Il contempla son coin, maintenant parfaitement aménagé, et la pile de donuts qui ne demandait qu'à être engloutie, puis il se laissa tomber sur la nappe, directement sur le dos, les bras derrière la tête, avec un soupir satisfait. Il ne culpabilisait toujours pas, c'était grisant ! Jamais le sol ne lui avait parut si confortable. D'une main, il se versa du thé bien chaud dans une tasse, de l'autre, il s'empara d'un donut à la framboise. Sa mâchoire béante s'ouvrit aussitôt pour gober son délice sucré. Il adorait la sensation du glaçage sur sa langue et sa grande bouche lui permettait de prendre des bouchées suffisamment grandes pour déguster et laisser le temps à chaque saveur de s'épanouir sur ses papilles.

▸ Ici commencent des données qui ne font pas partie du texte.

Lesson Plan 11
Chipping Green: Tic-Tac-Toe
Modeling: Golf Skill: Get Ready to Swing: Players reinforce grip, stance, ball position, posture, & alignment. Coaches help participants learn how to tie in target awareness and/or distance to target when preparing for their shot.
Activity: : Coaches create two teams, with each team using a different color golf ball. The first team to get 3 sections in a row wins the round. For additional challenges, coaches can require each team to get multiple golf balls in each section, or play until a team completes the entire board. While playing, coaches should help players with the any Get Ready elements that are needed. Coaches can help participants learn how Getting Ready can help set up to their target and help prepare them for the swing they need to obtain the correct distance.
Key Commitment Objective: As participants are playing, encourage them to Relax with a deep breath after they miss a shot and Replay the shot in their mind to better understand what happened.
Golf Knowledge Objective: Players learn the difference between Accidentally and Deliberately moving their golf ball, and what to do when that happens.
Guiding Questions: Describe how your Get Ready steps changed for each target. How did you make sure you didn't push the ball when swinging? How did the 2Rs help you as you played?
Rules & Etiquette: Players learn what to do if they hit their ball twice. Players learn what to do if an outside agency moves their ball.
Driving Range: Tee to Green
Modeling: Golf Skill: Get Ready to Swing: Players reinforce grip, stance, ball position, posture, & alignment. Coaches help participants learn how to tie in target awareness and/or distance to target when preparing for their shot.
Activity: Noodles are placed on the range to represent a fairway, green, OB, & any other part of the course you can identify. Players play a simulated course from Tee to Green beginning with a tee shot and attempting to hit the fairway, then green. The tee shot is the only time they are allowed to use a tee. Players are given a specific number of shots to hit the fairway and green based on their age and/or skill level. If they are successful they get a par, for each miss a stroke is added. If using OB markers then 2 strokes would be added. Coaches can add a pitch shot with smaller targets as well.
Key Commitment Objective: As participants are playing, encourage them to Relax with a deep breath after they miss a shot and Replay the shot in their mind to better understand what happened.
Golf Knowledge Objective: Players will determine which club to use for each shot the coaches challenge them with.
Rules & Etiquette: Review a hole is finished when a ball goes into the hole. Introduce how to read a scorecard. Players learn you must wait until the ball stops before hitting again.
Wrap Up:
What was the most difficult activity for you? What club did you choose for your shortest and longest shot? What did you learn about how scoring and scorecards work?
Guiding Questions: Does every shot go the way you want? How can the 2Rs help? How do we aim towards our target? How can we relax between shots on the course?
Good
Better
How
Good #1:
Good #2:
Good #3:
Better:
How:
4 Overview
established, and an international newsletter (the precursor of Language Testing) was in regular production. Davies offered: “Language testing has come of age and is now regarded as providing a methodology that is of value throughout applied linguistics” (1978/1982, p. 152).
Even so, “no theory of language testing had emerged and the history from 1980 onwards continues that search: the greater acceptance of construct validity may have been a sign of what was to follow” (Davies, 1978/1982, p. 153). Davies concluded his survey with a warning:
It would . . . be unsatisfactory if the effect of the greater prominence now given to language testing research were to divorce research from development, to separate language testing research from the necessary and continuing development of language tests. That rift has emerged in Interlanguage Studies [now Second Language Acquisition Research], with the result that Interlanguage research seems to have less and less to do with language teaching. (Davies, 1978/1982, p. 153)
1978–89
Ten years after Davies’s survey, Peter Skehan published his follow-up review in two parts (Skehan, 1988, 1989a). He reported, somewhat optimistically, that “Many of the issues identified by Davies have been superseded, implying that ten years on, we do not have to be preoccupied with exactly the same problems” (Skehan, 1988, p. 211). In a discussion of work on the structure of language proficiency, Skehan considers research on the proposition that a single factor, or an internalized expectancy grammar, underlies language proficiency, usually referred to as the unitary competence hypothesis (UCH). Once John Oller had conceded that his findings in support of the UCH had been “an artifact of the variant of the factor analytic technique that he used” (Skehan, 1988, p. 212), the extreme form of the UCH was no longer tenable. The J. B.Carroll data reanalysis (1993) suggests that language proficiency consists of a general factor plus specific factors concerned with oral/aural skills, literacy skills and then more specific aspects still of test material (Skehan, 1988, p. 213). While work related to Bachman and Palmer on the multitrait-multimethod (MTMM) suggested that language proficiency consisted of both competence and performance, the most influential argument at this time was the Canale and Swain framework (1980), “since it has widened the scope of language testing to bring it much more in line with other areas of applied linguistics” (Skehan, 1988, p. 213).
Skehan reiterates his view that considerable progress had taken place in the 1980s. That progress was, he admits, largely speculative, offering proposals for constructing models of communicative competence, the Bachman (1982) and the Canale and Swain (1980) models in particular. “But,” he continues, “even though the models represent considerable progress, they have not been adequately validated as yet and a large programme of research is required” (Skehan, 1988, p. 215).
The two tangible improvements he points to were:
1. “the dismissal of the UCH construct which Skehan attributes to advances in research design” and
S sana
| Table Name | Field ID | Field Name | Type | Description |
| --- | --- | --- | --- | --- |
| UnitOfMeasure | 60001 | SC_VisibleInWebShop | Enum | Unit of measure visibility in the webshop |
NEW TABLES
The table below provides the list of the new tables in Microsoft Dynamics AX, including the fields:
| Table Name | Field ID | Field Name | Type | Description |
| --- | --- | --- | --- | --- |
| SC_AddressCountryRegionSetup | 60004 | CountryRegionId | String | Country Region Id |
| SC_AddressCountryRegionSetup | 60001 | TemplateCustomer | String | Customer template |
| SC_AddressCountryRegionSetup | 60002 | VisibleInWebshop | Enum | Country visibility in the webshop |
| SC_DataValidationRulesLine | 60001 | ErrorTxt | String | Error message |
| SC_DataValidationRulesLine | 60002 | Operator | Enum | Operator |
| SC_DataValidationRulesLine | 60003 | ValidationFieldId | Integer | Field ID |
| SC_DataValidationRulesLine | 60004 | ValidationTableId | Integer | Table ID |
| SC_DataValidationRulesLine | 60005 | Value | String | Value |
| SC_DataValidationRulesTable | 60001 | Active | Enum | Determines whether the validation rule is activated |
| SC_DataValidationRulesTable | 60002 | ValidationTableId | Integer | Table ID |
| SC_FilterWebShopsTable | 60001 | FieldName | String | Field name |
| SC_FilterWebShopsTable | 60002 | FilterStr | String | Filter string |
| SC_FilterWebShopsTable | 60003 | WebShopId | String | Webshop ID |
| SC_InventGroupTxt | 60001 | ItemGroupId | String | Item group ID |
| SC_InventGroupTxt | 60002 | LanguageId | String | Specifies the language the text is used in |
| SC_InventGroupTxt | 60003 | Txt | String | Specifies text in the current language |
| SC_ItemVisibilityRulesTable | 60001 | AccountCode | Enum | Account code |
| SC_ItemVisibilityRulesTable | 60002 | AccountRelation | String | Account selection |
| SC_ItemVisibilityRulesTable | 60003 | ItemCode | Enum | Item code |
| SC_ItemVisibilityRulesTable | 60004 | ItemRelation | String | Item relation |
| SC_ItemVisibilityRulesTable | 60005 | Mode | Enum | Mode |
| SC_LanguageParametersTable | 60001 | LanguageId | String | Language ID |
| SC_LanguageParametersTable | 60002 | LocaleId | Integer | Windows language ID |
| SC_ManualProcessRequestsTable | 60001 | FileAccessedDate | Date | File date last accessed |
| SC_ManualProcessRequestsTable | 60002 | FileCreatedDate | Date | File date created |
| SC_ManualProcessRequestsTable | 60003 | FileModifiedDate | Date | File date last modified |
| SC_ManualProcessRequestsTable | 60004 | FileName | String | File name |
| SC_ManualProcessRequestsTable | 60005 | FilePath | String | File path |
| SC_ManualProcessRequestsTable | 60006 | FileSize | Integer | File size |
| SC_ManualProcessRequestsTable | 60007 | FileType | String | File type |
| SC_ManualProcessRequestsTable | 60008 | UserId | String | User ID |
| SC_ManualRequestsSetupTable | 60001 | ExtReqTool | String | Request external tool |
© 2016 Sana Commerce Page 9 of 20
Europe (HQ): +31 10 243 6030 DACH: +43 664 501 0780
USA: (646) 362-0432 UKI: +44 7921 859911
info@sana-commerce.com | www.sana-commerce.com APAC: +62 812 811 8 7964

Secrètement, il adorait se dire que si sa mère était celle qui détenait le titre la personne la plus friande de bonbons, de chocolat et de gâteaux, il était celui qui savait le mieux les manger. Il avait accès à des sensations qu'elle ne pourrait jamais atteindre, même dans ses rêves les plus fous. Quand il goûtait un plat, le sucre et les arômes fondaient dans sa bouche et avaient des effets bien plus explosifs que ce que pouvait espérer Mama, même avec les meilleurs pâtissiers du monde sous sa coupe. C'était sa petite revanche silencieuse : sa bouche immonde qu'on l'avait incité à cacher toute sa vie lui offrait l'accès à un savoir que Mama ne connaîtrait jamais. C'était mesquin mais c'était un vrai plaisir.

Là encore, il aurait dû culpabiliser de penser une chose pareille alors que le sort de sa génitrice était incertain, mais c'était à ça que servait ses meriendas : à laisser ses responsabilités derrière lui, juste le temps de manger.

Il ferma les yeux et dévora son donut avec un immense plaisir. Il en croqua un, puis deux, puis trois, sans s'arrêter sauf pour boire une gorgée de thé de temps en temps. Des chats avaient débarqués et lui grimpaient dessus pour aller vers la coupelle qui leur était réservée. Des oiseaux aussi se posaient tout autour de lui pour picorer les miettes qu'il faisait tomber. Il était entouré par leur chant et par le bruit du vent qui soufflait calmement dans les arbres, transportant avec lui le parfum sucré de la mer de sirop. Le tableau était parfait, il ne manquait absolument rien.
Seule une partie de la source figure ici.